Bei Union bringe er seinen kongolesischen Background aktiv mit ein. Jedes Mal vor einem Trainingslager heize er die Mannschaft an, indem er etwas vortanzt und sie gemeinsam singen. Hier werden die Kulturunterschiede deutlich. Während Spieler einer deutschen Mannschaft sich im Bus zum nächsten Spiel in eine Ecke zurückziehen und konzentrieren, singe man im Kongo während der ganzen Fahrt ausgelassen, bis man im Stadion angekommen ist. „Das Singen verjagt die Angst und den Frust“, so der vierfache Vater. Und „dann ist man auf dem Platz schon wach“, während deutsche Spieler die ersten fünf Minuten eines Spiels noch schlafen und durch ihre Mitspieler erst wach geschrien werden müssen: „In Afrika schreit einen niemand an, wenn man einen Fehlpass macht. Wenn man das nicht kennt, denkt man, das ist eine Beleidigung. Hier ist das zum Aufwachen.

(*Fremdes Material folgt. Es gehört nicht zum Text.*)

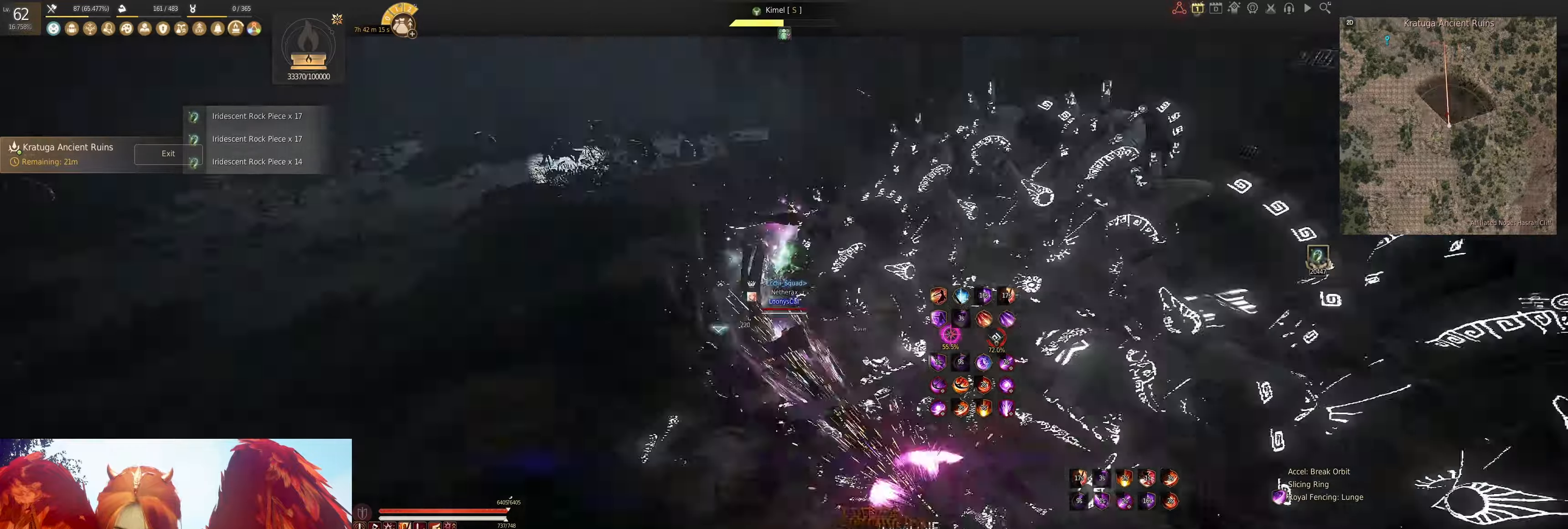
{"keys": ["q", "w"], "mouse": [], "events": [[133, "shift", "up"], [417, "q", "down"]]}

Damit hatte ich am Anfang auch Probleme.“
Kein Problem habe der beliebte Mittelfeldspieler, der bereits seit 2007 im Team ist, mit den Fans: „Ich liebe die Fans von Union am meisten. Die Fans bringen einen immer noch ein Stück weiter. Wir haben überragende Fans, sie haben uns sehr, sehr gut unterstützt, als der Aufstieg noch ganz weit weg war. Egal was passiert ist, die haben nie einen Spieler schlecht gemacht. Selbst wenn das Spiel mal nicht so gut lief, die Fans haben nie etwas Negatives gesagt, sondern weiter angefeuert. Die singen, machen Stimmung und sagen ‚Jungs, wir sind da!‘. Ich habe sowas noch nie erlebt.“
Vielleicht kann auch die Begeisterung der afrikanischen Fans ihre Nationalmannschaften 2010 vorantreiben. Mouhani ist jedenfalls überzeugt, Afrika habe enormes Potenzial und könne der beste Kontinent der Welt werden, sofern der Fußball endlich ernst genommen werde. Verbesserungen in Organisation und Einstellung lassen auch einen WM-Sieg einer afrikanischen Mannschaft denkbar werden.